Obviously, you can also draw a segment by sending a triangle with two identical vertices, but that's a bit wasteful (although perhaps the hardware ends up doing this anyway and provides line lists only to reduce the amount of data to send to the GPU, I don't know).

“If I understand the standard right it is legal and safe to do this but the resulting value could be anything.”

Thank you for the informative answer!

The main reason I was asking, was the fact that if one day I was to embark on some kind of 3D Art / Game project, and if I then simply did my own thing, then the subject of compatibility would crop up. For example, I do not really wish to install the "DirectX 11" SDK (because on one of my computers I do have a 'Dx 11' -capable graphics card), but would instead want to use the "OGRE" SDK, and would then want to use the "nxOgre" wrapper to "PhysX". If I was suddenly to start defining my segments as degenerate triangles, I have no way of knowing that this representation is also going to be recognized by the Physics system involved. It could bug out hugely, for which reason I'd need (one fine day) to use the correct API features.

I suppose that I could have asked on the OGRE forums, or on the "Crystal Space" forums, or on the "Delta3D" forums, but my question was in fact a basic question about hardware-accelerated 3D. So I posted it here...
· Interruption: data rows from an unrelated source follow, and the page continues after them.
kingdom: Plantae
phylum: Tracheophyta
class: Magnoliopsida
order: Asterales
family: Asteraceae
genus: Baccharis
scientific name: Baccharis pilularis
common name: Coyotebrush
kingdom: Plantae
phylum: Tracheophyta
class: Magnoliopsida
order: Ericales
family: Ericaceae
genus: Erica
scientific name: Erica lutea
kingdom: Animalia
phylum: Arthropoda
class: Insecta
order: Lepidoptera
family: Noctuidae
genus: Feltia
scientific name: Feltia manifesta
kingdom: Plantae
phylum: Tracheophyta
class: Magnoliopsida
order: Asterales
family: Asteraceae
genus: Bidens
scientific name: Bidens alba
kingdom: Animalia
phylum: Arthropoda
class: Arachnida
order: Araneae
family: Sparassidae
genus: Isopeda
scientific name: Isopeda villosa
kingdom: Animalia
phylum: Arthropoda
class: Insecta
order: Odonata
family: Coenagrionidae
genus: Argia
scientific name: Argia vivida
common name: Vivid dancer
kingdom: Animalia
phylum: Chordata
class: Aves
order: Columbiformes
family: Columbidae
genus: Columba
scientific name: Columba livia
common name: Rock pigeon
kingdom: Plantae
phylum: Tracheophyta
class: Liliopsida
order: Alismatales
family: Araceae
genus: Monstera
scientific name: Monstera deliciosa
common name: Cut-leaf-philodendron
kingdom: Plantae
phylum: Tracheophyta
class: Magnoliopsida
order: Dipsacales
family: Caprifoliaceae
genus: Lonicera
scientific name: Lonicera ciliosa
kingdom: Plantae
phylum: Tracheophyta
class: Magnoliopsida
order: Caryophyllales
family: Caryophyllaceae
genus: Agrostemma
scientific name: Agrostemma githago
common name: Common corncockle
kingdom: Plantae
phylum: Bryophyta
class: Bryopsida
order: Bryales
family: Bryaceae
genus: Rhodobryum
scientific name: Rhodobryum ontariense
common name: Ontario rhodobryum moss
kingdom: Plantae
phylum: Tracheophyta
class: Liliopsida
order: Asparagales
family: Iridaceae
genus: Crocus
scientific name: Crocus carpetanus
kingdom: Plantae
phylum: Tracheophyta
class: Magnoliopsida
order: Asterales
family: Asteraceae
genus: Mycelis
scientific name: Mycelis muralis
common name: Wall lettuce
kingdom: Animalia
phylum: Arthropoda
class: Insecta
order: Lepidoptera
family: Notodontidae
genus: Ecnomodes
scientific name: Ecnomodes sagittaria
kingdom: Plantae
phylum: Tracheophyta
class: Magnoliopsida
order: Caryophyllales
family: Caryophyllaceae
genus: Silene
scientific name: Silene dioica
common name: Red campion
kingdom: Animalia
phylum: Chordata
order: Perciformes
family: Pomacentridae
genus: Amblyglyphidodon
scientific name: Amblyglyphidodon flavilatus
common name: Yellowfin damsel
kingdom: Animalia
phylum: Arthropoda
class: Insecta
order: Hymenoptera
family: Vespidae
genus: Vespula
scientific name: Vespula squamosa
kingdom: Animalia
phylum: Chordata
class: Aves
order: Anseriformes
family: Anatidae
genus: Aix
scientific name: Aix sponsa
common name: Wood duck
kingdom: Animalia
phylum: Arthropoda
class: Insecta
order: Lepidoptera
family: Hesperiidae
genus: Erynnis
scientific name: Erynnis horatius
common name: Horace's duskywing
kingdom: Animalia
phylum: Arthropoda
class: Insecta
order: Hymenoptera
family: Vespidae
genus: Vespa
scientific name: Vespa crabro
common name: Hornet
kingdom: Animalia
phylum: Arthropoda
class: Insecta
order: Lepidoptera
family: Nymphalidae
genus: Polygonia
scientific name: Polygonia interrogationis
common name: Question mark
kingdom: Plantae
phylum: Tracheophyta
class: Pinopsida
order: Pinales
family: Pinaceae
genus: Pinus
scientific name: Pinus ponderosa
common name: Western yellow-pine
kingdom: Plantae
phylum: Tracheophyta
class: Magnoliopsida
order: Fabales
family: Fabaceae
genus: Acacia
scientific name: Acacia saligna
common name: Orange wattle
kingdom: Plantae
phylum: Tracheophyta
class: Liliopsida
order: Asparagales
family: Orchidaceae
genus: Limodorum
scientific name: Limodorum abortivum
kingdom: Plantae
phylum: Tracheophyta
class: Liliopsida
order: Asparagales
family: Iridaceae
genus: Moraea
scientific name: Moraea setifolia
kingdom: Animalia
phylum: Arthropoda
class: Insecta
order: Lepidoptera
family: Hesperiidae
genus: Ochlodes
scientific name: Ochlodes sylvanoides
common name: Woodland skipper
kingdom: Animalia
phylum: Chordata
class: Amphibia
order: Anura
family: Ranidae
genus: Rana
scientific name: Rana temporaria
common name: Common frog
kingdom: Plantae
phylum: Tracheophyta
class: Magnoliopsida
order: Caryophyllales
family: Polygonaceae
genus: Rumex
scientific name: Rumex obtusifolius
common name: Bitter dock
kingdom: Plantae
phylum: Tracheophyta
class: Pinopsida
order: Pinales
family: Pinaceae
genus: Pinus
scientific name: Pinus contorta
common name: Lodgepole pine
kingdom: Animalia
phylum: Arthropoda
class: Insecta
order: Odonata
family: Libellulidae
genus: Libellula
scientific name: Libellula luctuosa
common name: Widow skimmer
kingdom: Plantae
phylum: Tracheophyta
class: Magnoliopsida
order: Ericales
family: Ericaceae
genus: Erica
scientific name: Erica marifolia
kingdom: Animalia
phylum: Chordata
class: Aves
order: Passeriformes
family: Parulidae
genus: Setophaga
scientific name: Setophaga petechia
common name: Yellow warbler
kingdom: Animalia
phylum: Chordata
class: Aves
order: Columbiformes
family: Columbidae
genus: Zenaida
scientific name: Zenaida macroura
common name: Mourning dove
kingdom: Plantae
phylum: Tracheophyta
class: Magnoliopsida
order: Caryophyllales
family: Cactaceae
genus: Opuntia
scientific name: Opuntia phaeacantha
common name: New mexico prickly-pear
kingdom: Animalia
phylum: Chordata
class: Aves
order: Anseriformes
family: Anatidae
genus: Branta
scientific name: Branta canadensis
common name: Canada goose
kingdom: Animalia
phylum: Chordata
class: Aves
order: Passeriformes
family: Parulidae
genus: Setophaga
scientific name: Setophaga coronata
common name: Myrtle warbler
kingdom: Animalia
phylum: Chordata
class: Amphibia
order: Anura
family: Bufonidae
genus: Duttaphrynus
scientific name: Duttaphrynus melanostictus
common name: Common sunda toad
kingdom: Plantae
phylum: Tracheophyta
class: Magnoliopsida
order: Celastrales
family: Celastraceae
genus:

Also I suspect that most of the people who do embark on a project, eventually depend to some extent on libraries if not SDKs which have already been written for them, since most people don't really want to design a graphics system from scratch.

Thanks again,
Dirk


P.S. After eliminating some ideas of my own which seemed unwieldy, the speculation remains plausible that in "line strips" or "triangle strips", there might simply be a value replacing a vertex number, which indicates some type of NULL.